Voilà ce que les premiers chapitres de la Bible mettent en scène dans le récit le plus célèbre au monde : surnommé « adam et Eve » , une véritable « success-story » qui marquera l’inconscient collectif de la culture judéo-chrétienne pendant plus de 2000 ans. Quelle drôle de célébrité, celle d’un couple plus proche du zéro de conduite que des héros mythiques ! C’est peut -être le propre de la célébrité : qu’on soit minable ou admirable, la popularité est plus forte. On la retrouve dans le logo d’une des plus puissantes multinationales avec sa très médiatique pomme croquée.
Le célèbre poème de la création n’a fini de livrer tous les secrets de son jardin….et de poser des questions de fond qui demeurent : qu’est ce qu’un humain ?
Le récit, écrit en hébreu , est truffé de jeux de mots, de clins d’oeil et de paradoxes.
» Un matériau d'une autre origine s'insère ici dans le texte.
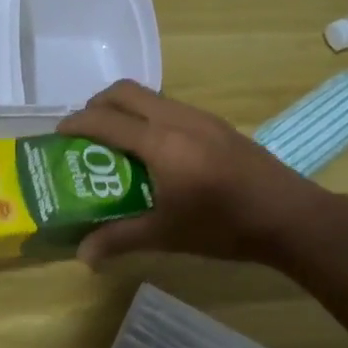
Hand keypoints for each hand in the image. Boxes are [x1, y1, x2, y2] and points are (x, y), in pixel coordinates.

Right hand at [55, 80, 331, 268]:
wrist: (289, 215)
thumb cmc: (224, 226)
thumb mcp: (167, 235)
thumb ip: (121, 239)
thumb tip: (82, 256)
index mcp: (161, 143)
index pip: (106, 121)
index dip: (77, 123)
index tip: (58, 133)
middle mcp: (177, 119)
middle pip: (126, 91)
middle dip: (98, 104)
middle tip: (85, 131)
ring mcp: (200, 117)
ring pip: (150, 96)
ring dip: (126, 108)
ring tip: (116, 141)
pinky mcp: (216, 123)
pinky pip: (170, 107)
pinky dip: (149, 116)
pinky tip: (155, 150)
Je ne vous en citerai qu’un seul. Le mot ADAM que l’on a pris à tort pour un prénom. Ce n’est pas le nom de « Monsieur ». Ce mot ne désigne ni l’homme, ni le genre masculin mais est une allusion à son origine pusique adam/ adama signifie terre.
Alors, c’est quoi un humain ? C’est un terreux, un argileux, ou encore : un glébeux, dit la célèbre traduction biblique de Chouraqui. Quoi de plus éclairant pour illustrer la fragilité de l’humain, fragile comme l’argile. L’humain n’est pas devenu fragile parce qu’il lui serait arrivé de graves pépins. Non, l’humain a été créé fragile à la base. Sa fragilité, sa vulnérabilité fait partie de son ADN. Serait-ce la raison pour laquelle certains courent toute leur vie après la puissance et la gloire ?
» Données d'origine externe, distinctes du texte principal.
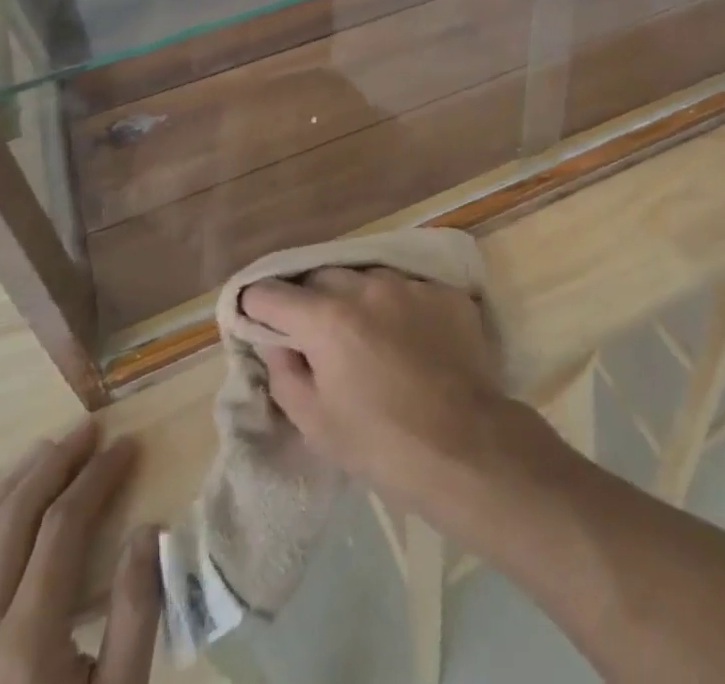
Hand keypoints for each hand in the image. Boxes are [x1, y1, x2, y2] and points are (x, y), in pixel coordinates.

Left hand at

Quant à Eve, c’est pareil : pas un prénom, ce n’est pas « Mme Eve ». mais le sens a été perdu en cours de route avec les diverses traductions : EVE vient de l’hébreu YAYA qui signifie « La vivante ». c’est elle qui humanise Adam et lui permet d’accéder à la parole et de s’émerveiller. Façonnée à partir de la côte d’Adam ou de son côté (l’hébreu joue avec le double sens) elle révèle à son partenaire qu’il lui manque une partie de lui -même. Une côte en moins, ça compte, et si c’est le côté, c’est pire. Ce « creux, « , ce manque, c’est comme un rappel de son (heureuse) dépendance, comme pour dire : tu ne te suffis pas à toi même.
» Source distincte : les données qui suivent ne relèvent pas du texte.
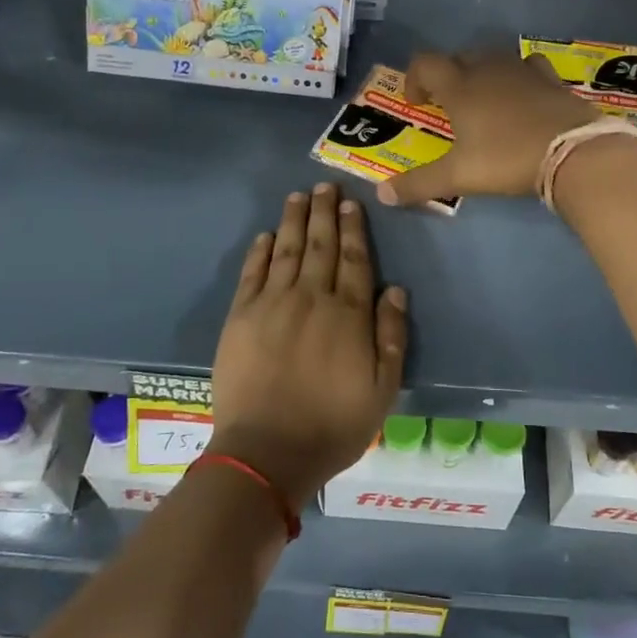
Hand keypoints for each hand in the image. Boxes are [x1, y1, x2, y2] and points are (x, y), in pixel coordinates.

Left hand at [209, 183, 408, 504]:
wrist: (267, 451)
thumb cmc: (333, 425)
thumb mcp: (383, 389)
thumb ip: (392, 336)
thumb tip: (396, 289)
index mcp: (348, 314)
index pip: (354, 260)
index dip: (354, 229)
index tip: (351, 203)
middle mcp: (311, 298)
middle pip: (320, 245)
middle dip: (324, 213)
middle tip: (325, 186)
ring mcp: (272, 304)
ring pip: (286, 250)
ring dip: (293, 220)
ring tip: (298, 196)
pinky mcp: (240, 316)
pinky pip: (252, 273)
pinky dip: (260, 251)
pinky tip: (266, 235)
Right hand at [379, 49, 600, 207]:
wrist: (572, 152)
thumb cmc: (507, 159)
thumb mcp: (458, 176)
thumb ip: (418, 184)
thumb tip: (380, 194)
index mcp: (460, 87)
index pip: (426, 63)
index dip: (414, 77)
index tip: (417, 103)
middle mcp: (487, 70)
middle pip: (458, 57)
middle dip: (447, 76)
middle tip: (447, 106)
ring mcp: (521, 70)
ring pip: (492, 58)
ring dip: (480, 73)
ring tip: (483, 100)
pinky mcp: (550, 78)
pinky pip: (527, 65)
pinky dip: (518, 75)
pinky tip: (522, 94)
La langue hébraïque s’amuse beaucoup puisqu’à la fin du récit, elle a recours à l’assonance en appelant le couple homme/femme ish/isha, ce qui laisse entendre cette dépendance mutuelle, cette complicité et cette fragilité assumée. Difficile à traduire en français ! Un collègue a essayé : cela donne homelette et côtelette.`
Vous voyez, on n’a pas fini de découvrir la Bible. Avec elle, c’est certain, on aura toujours un os à ronger.
Amen
Titia Es-Sbanti
prédication au cours du culte caté du 17/09/2022, temple du Mas des abeilles.